There has been a huge amount of economic data pouring out in the last two weeks, all the while in the face of news of increasing violence in the Ukraine, Jordan, and the Middle East.

Domestically, we seem to be in a situation negative total inflation – the Fed will be on hold until December delaying any further interest rate decisions.  It seems the global economy will pick up by the end of the year, and there is some growth in the US for the next little while. The biggest worry in global markets at the moment is around oil and commodities.

My discussions with experts lead me to people that people are very concerned about the wild swings in commodity prices, and there are a lot of people thinking about hedging.  This is coming from buyers who have exposure on the spend side, who have seen commodities fall, but are hoping to be able to manage that risk in the next 3-6 months.  Prices dropping aren’t always a good thing, because people then factor them into their contracts, hoping they will stay low – which they don’t always do.

By the end of the year those electing to hedge are hoping to hedge out 25% of next years risk into the second half of 2016. The other big discussion is around oil.  Oil dropped to the mid-40’s, and in 50’s, and was back into the 40’s,  and on Friday was about 51-52. Brent is at 58  or $15 off the bottom and there is lots of exposure.  People are asking the question “Should I hedge or is there another possibility it could go down even further?”  And consumers are asking – this bounce looks real, and are we off the bottom now?
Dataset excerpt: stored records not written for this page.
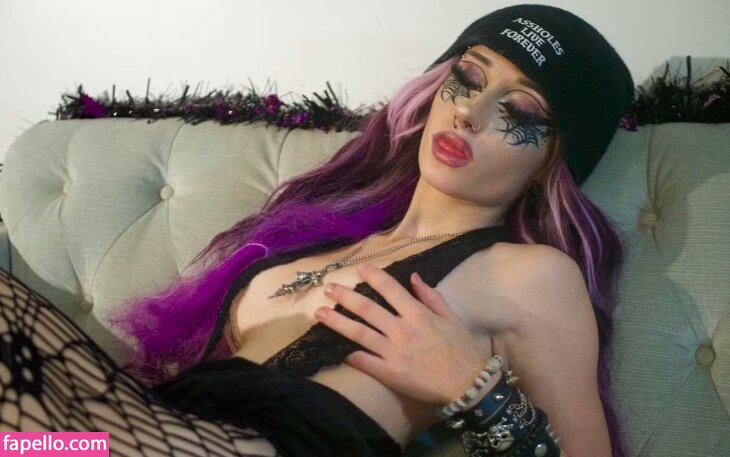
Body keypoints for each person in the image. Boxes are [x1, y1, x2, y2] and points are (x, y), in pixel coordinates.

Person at [0, 4, 634, 457]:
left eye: (519, 112)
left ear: (552, 161)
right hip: (155, 432)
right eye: (468, 78)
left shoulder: (531, 276)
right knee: (25, 444)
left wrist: (476, 392)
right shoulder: (323, 239)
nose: (470, 111)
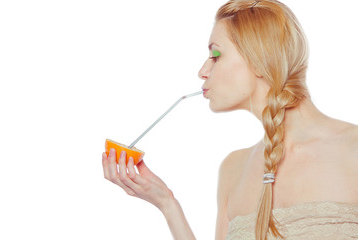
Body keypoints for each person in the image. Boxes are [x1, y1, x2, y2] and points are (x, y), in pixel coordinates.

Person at [102, 0, 358, 239]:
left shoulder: (353, 149)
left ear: (260, 59)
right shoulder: (233, 169)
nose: (202, 71)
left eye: (216, 55)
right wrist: (167, 204)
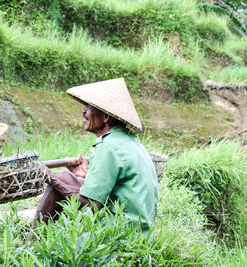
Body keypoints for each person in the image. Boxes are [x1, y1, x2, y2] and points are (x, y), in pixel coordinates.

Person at [32, 78, 158, 232]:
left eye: (89, 108)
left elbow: (91, 205)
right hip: (140, 229)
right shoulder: (128, 141)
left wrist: (50, 178)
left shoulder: (108, 146)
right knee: (65, 177)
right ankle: (39, 237)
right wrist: (87, 174)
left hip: (121, 231)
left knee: (60, 181)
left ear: (105, 117)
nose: (84, 112)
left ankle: (35, 239)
The focused challenge for everyone on oil is whether are we at the bottom.  Most certainly we are close to it, but we could be. Oil could certainly drop further,  but one thing is for sure – it will definitely rebound and go back up in the next 16-20 months off . Why you ask?  The US is having record levels of sales of SUV’s and trucks this year.  And the Chinese are also buying lots of cars.  The demand for oil is not about to drop any time soon!   And the ominous sounds of violence are always a threat to distribution and market channels, which is always a predictor of oil price increases.  So those counting for a period of extended low prices in oil should enjoy it while they can, as what comes down…..will eventually come back up.